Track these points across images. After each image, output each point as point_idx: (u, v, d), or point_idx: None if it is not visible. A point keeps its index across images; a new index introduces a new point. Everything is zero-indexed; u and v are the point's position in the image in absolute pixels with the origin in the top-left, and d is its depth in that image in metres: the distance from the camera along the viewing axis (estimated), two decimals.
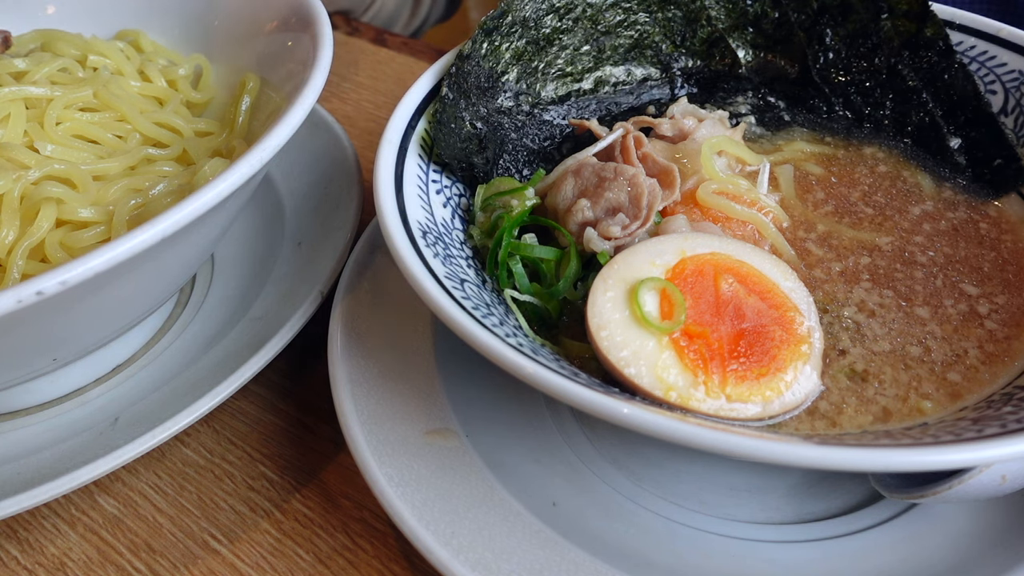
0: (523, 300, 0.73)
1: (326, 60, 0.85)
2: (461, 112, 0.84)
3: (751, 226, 0.77)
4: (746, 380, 0.65)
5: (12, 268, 0.78)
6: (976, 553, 0.69)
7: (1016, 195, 0.84)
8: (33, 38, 1.05)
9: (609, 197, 0.76)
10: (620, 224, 0.74)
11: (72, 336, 0.76)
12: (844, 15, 0.94)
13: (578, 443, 0.80)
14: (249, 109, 1.00)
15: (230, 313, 0.94)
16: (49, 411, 0.86)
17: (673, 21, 0.99)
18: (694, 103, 0.90)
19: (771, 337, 0.67)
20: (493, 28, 0.90)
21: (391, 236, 0.69)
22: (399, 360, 0.83)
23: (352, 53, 1.54)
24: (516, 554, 0.67)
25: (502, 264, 0.74)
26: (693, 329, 0.66)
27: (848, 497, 0.75)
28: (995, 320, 0.73)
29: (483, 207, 0.81)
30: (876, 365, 0.69)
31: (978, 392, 0.68)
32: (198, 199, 0.67)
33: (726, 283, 0.69)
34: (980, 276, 0.77)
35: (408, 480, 0.71)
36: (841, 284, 0.76)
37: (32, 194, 0.81)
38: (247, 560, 0.77)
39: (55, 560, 0.78)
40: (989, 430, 0.57)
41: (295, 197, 1.07)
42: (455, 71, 0.86)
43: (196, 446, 0.87)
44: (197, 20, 1.10)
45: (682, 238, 0.71)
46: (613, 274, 0.68)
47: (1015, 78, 0.88)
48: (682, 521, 0.73)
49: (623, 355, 0.65)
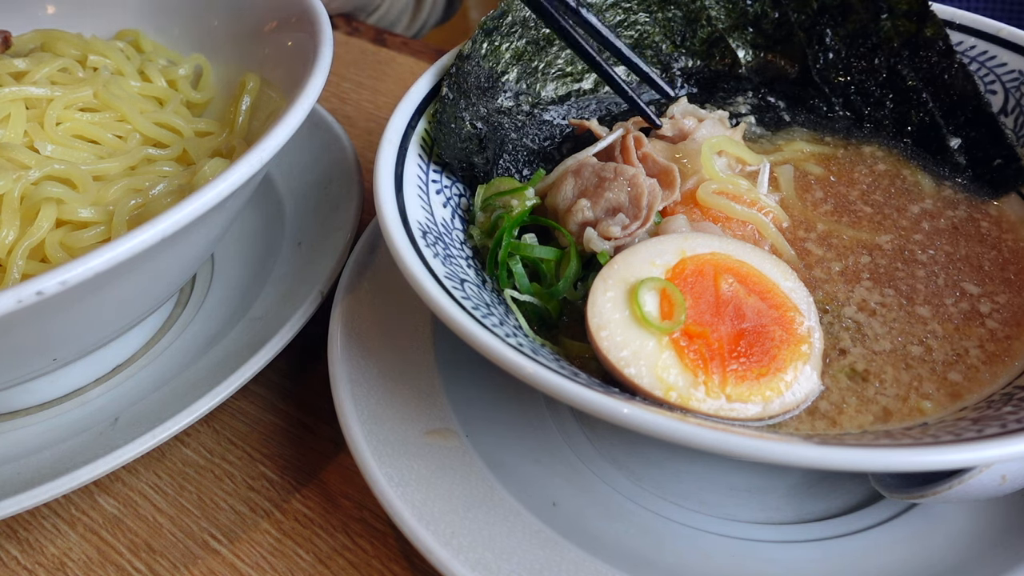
0: (523, 300, 0.73)
1: (326, 60, 0.85)
2: (461, 112, 0.84)
3: (751, 226, 0.77)
4: (746, 380, 0.65)
5: (12, 268, 0.78)
6: (976, 553, 0.69)
7: (1016, 195, 0.84)
8: (33, 38, 1.05)
9: (609, 197, 0.76)
10: (620, 224, 0.74)
11: (72, 336, 0.76)
12: (844, 15, 0.94)
13: (578, 443, 0.80)
14: (249, 109, 1.00)
15: (230, 313, 0.94)
16: (49, 411, 0.86)
17: (673, 21, 0.99)
18: (694, 103, 0.90)
19: (771, 337, 0.67)
20: (493, 28, 0.90)
21: (391, 236, 0.69)
22: (399, 360, 0.83)
23: (352, 53, 1.54)
24: (516, 554, 0.67)
25: (502, 264, 0.74)
26: (693, 329, 0.66)
27: (848, 497, 0.75)
28: (996, 319, 0.73)
29: (483, 207, 0.81)
30: (877, 365, 0.69)
31: (978, 392, 0.68)
32: (198, 199, 0.67)
33: (726, 283, 0.69)
34: (980, 275, 0.77)
35: (408, 480, 0.71)
36: (841, 284, 0.76)
37: (32, 194, 0.81)
38: (247, 560, 0.77)
39: (55, 560, 0.78)
40: (989, 430, 0.57)
41: (295, 197, 1.07)
42: (455, 71, 0.86)
43: (196, 446, 0.87)
44: (197, 20, 1.10)
45: (682, 238, 0.71)
46: (613, 274, 0.68)
47: (1015, 78, 0.88)
48: (682, 521, 0.73)
49: (623, 355, 0.65)
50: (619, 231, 0.74)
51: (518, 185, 0.80)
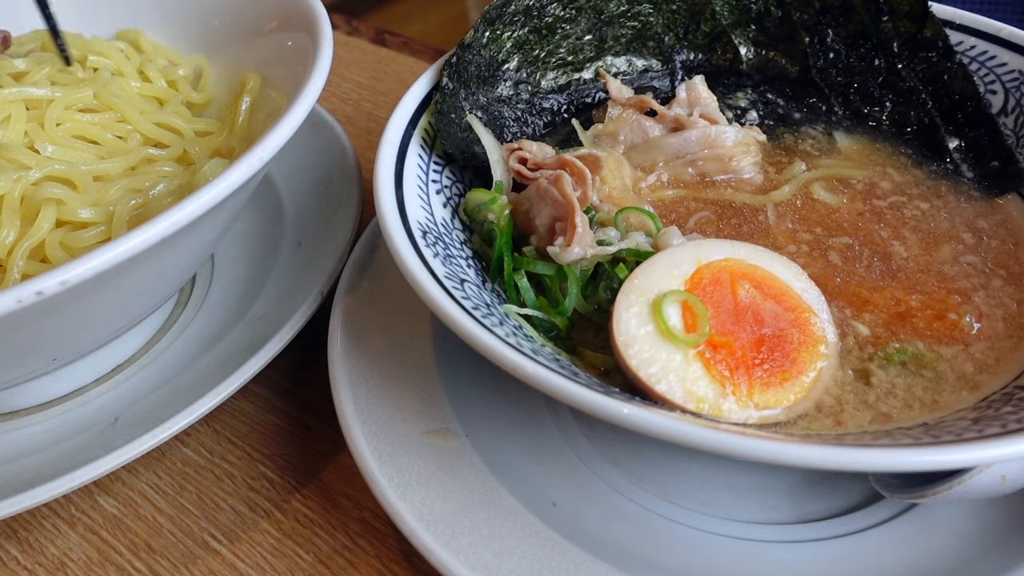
0: (531, 315, 0.72)
1: (326, 60, 0.85)
2: (461, 102, 0.85)
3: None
4: (771, 386, 0.65)
5: (12, 268, 0.78)
6: (976, 553, 0.69)
7: (1016, 195, 0.84)
8: (33, 38, 1.05)
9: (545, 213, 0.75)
10: (559, 245, 0.73)
11: (72, 336, 0.76)
12: (846, 15, 0.94)
13: (578, 443, 0.80)
14: (249, 109, 1.00)
15: (230, 313, 0.94)
16: (49, 411, 0.86)
17: (677, 14, 0.99)
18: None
19: (790, 340, 0.67)
20: (496, 17, 0.90)
21: (391, 236, 0.69)
22: (399, 360, 0.83)
23: (352, 53, 1.54)
24: (516, 554, 0.67)
25: (508, 280, 0.74)
26: (717, 339, 0.66)
27: (848, 497, 0.75)
28: (996, 319, 0.73)
29: (471, 219, 0.80)
30: (878, 364, 0.69)
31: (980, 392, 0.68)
32: (198, 199, 0.67)
33: (743, 289, 0.69)
34: (981, 275, 0.77)
35: (408, 480, 0.71)
36: (842, 284, 0.76)
37: (32, 195, 0.81)
38: (247, 560, 0.77)
39: (55, 560, 0.78)
40: (989, 430, 0.57)
41: (295, 197, 1.07)
42: (456, 60, 0.86)
43: (196, 446, 0.87)
44: (197, 20, 1.10)
45: (696, 246, 0.71)
46: (635, 289, 0.68)
47: (1015, 78, 0.88)
48: (682, 521, 0.73)
49: (652, 371, 0.65)
50: (559, 251, 0.72)
51: (489, 196, 0.78)
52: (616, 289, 0.69)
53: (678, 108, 0.89)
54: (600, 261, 0.73)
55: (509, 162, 0.81)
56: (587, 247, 0.72)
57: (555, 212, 0.75)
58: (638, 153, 0.86)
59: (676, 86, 0.96)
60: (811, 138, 0.92)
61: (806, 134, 0.93)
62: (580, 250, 0.71)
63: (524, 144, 0.82)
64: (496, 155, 0.82)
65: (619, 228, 0.76)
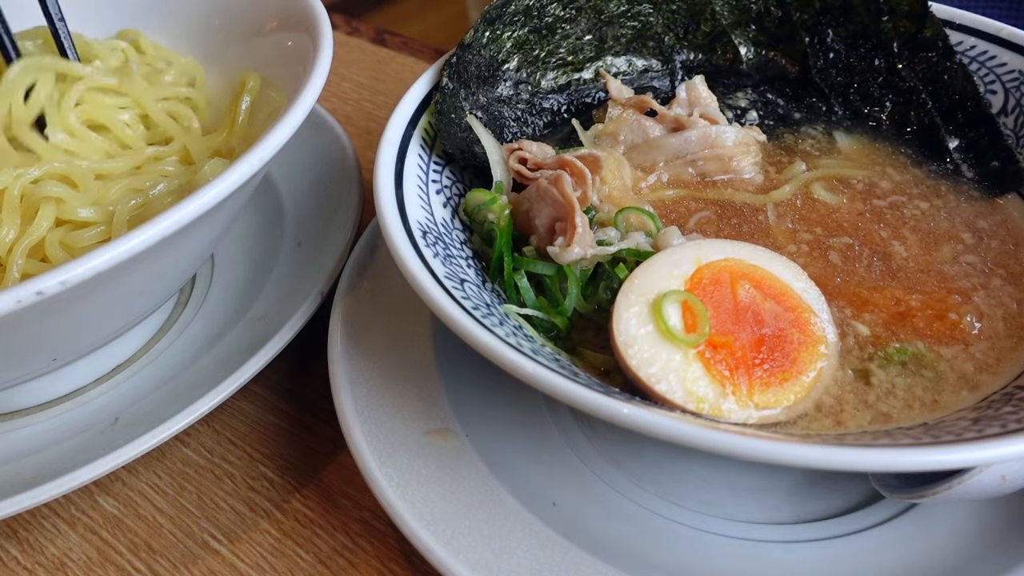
0: (531, 315, 0.72)
1: (326, 60, 0.85)
2: (461, 102, 0.85)
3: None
4: (771, 386, 0.65)
5: (12, 267, 0.78)
6: (976, 553, 0.69)
7: (1016, 195, 0.84)
8: (34, 35, 1.05)
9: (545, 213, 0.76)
10: (559, 245, 0.73)
11: (72, 336, 0.76)
12: (846, 15, 0.94)
13: (578, 443, 0.80)
14: (249, 109, 0.99)
15: (230, 313, 0.94)
16: (49, 411, 0.86)
17: (677, 14, 0.99)
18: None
19: (790, 340, 0.67)
20: (496, 17, 0.90)
21: (391, 236, 0.69)
22: (399, 360, 0.83)
23: (352, 53, 1.54)
24: (516, 554, 0.67)
25: (508, 280, 0.74)
26: (717, 339, 0.66)
27: (848, 497, 0.75)
28: (996, 319, 0.73)
29: (471, 219, 0.80)
30: (878, 364, 0.69)
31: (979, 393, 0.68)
32: (198, 199, 0.67)
33: (743, 289, 0.69)
34: (981, 275, 0.77)
35: (408, 480, 0.71)
36: (842, 284, 0.76)
37: (32, 193, 0.81)
38: (247, 560, 0.77)
39: (55, 560, 0.78)
40: (989, 430, 0.57)
41: (295, 197, 1.07)
42: (456, 60, 0.86)
43: (196, 446, 0.87)
44: (197, 20, 1.10)
45: (696, 246, 0.71)
46: (635, 289, 0.68)
47: (1015, 78, 0.88)
48: (682, 521, 0.73)
49: (652, 371, 0.65)
50: (560, 251, 0.72)
51: (488, 196, 0.79)
52: (616, 289, 0.69)
53: (678, 108, 0.89)
54: (600, 261, 0.73)
55: (509, 162, 0.82)
56: (587, 247, 0.72)
57: (555, 212, 0.75)
58: (638, 153, 0.86)
59: (676, 86, 0.96)
60: (811, 138, 0.92)
61: (806, 134, 0.93)
62: (580, 250, 0.71)
63: (524, 144, 0.82)
64: (496, 155, 0.83)
65: (619, 228, 0.76)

━━━━━━━━━━━━━━━━━━━━

▶ **WORK ORDER**
Copy the records above exactly, omitting every picture.

▶ **WORKED SOLUTION**
Track these points across images. After each image, output each point as point_idx: (u, v, d), or point_idx: None if it is not visible. A point keeps its index across images; a new index introduces a new point. Everything is zero-indexed; u and v are the point's position in the image in absolute pixels with the origin in the top-left, and d is its depth in that image in metres: the distance from the camera along the viewing axis (estimated), two decimals.
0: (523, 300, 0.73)
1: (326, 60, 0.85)
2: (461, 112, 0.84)
3: (751, 226, 0.77)
4: (746, 380, 0.65)
5: (12, 268, 0.78)
6: (976, 553, 0.69)
7: (1016, 195, 0.84)
8: (33, 38, 1.05)
9: (609, 197, 0.76)
10: (620, 224, 0.74)
11: (72, 336, 0.76)
12: (844, 15, 0.94)
13: (578, 443, 0.80)
14: (249, 109, 1.00)
15: (230, 313, 0.94)
16: (49, 411, 0.86)
17: (673, 21, 0.99)
18: (694, 103, 0.90)
19: (771, 337, 0.67)
20: (493, 28, 0.90)
21: (391, 236, 0.69)
22: (399, 360, 0.83)
23: (352, 53, 1.54)
24: (516, 554, 0.67)
25: (502, 264, 0.74)
26: (693, 329, 0.66)
27: (848, 497, 0.75)
28: (995, 320, 0.73)
29: (483, 207, 0.81)
30: (876, 365, 0.69)
31: (978, 392, 0.68)
32: (198, 199, 0.67)
33: (726, 283, 0.69)
34: (980, 276, 0.77)
35: (408, 480, 0.71)
36: (841, 284, 0.76)
37: (32, 194, 0.81)
38: (247, 560, 0.77)
39: (55, 560, 0.78)
40: (989, 430, 0.57)
41: (295, 197, 1.07)
42: (455, 71, 0.86)
43: (196, 446, 0.87)
44: (197, 20, 1.10)
45: (682, 238, 0.71)
46: (613, 274, 0.68)
47: (1015, 78, 0.88)
48: (682, 521, 0.73)
49: (623, 355, 0.65)
0: (523, 300, 0.73)
1: (326, 60, 0.85)
2: (461, 112, 0.84)
3: (751, 226, 0.77)
4: (746, 380, 0.65)
5: (12, 268, 0.78)
6: (976, 553, 0.69)
7: (1016, 195, 0.84)
8: (33, 38, 1.05)
9: (609, 197, 0.76)
10: (620, 224, 0.74)
11: (72, 336, 0.76)
12: (844, 15, 0.94)
13: (578, 443, 0.80)
14: (249, 109, 1.00)
15: (230, 313, 0.94)
16: (49, 411, 0.86)
17: (673, 21, 0.99)
18: (694, 103, 0.90)
19: (771, 337, 0.67)
20: (493, 28, 0.90)
21: (391, 236, 0.69)
22: (399, 360, 0.83)
23: (352, 53, 1.54)
24: (516, 554, 0.67)
25: (502, 264, 0.74)
26: (693, 329, 0.66)
27: (848, 497, 0.75)
28: (996, 319, 0.73)
29: (483, 207, 0.81)
30: (877, 365, 0.69)
31: (978, 392, 0.68)
32: (198, 199, 0.67)
33: (726, 283, 0.69)
34: (980, 275, 0.77)
35: (408, 480, 0.71)
36: (841, 284, 0.76)
37: (32, 194, 0.81)
38: (247, 560, 0.77)
39: (55, 560, 0.78)
40: (989, 430, 0.57)
41: (295, 197, 1.07)
42: (455, 71, 0.86)
43: (196, 446, 0.87)
44: (197, 20, 1.10)
45: (682, 238, 0.71)
46: (613, 274, 0.68)
47: (1015, 78, 0.88)
48: (682, 521, 0.73)
49: (623, 355, 0.65)
50: (619, 231, 0.74)
51: (518, 185, 0.80)
0: (531, 315, 0.72)
1: (326, 60, 0.85)
2: (461, 102, 0.85)
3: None
4: (771, 386, 0.65)
5: (12, 268, 0.78)
6: (976, 553, 0.69)
7: (1016, 195, 0.84)
8: (33, 38, 1.05)
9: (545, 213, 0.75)
10: (559, 245, 0.73)
11: (72, 336, 0.76)
12: (846, 15, 0.94)
13: (578, 443, 0.80)
14: (249, 109, 1.00)
15: (230, 313, 0.94)
16: (49, 411, 0.86)
17: (677, 14, 0.99)
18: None
19: (790, 340, 0.67)
20: (496, 17, 0.90)
21: (391, 236, 0.69)
22: (399, 360, 0.83)
23: (352, 53, 1.54)
24: (516, 554, 0.67)
25: (508, 280, 0.74)
26: (717, 339, 0.66)
27: (848, 497, 0.75)
28: (996, 319, 0.73)
29: (471, 219, 0.80)
30: (878, 364, 0.69)
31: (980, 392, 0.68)
32: (198, 199, 0.67)
33: (743, 289, 0.69)
34: (981, 275, 0.77)
35: (408, 480, 0.71)
36: (842, 284, 0.76)
37: (32, 195, 0.81)
38: (247, 560, 0.77)
39: (55, 560, 0.78)
40: (989, 430, 0.57)
41: (295, 197, 1.07)
42: (456, 60, 0.86)
43: (196, 446, 0.87)
44: (197, 20, 1.10)
45: (696, 246, 0.71)
46: (635, 289, 0.68)
47: (1015, 78, 0.88)
48: (682, 521, 0.73)
49: (652, 371, 0.65)
50: (559, 251, 0.72)
51: (489, 196, 0.78)
52: (616, 289, 0.69)
53: (678, 108, 0.89)
54: (600, 261, 0.73)
55: (509, 162, 0.81)
56: (587, 247, 0.72)
57: (555, 212, 0.75)
58: (638, 153, 0.86)
59: (676, 86, 0.96)
60: (811, 138, 0.92)
61: (806, 134, 0.93)
62: (580, 250, 0.71)
63: (524, 144, 0.82)
64: (496, 155, 0.82)
65: (619, 228, 0.76)
0: (531, 315, 0.72)
1: (326, 60, 0.85)
2: (461, 102, 0.85)
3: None
4: (771, 386, 0.65)
5: (12, 267, 0.78)
6: (976, 553, 0.69)
7: (1016, 195, 0.84)
8: (34, 35, 1.05)
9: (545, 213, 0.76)
10: (559, 245, 0.73)
11: (72, 336, 0.76)
12: (846, 15, 0.94)
13: (578, 443, 0.80)
14: (249, 109, 0.99)
15: (230, 313, 0.94)
16: (49, 411, 0.86)
17: (677, 14, 0.99)
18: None
19: (790, 340, 0.67)
20: (496, 17, 0.90)
21: (391, 236, 0.69)
22: (399, 360, 0.83)
23: (352, 53, 1.54)
24: (516, 554, 0.67)
25: (508, 280, 0.74)
26: (717, 339, 0.66)
27: (848, 497, 0.75)
28: (996, 319, 0.73)
29: (471, 219, 0.80)
30: (878, 364, 0.69)
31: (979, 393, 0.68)
32: (198, 199, 0.67)
33: (743, 289, 0.69)
34: (981, 275, 0.77)
35: (408, 480, 0.71)
36: (842, 284, 0.76)
37: (32, 193, 0.81)
38: (247, 560, 0.77)
39: (55, 560, 0.78)
40: (989, 430, 0.57)
41: (295, 197, 1.07)
42: (456, 60, 0.86)
43: (196, 446, 0.87)
44: (197, 20, 1.10)
45: (696, 246, 0.71)
46: (635, 289, 0.68)
47: (1015, 78, 0.88)
48: (682, 521, 0.73)
49: (652, 371, 0.65)
50: (560, 251, 0.72)
51: (488, 196, 0.79)
52: (616, 289, 0.69)
53: (678, 108, 0.89)
54: (600, 261, 0.73)
55: (509, 162, 0.82)
56: (587, 247, 0.72)
57: (555, 212, 0.75)
58: (638, 153, 0.86)
59: (676, 86, 0.96)
60: (811, 138, 0.92)
61: (806, 134, 0.93)
62: (580, 250, 0.71)
63: (524, 144, 0.82)
64: (496, 155, 0.83)
65: (619, 228, 0.76)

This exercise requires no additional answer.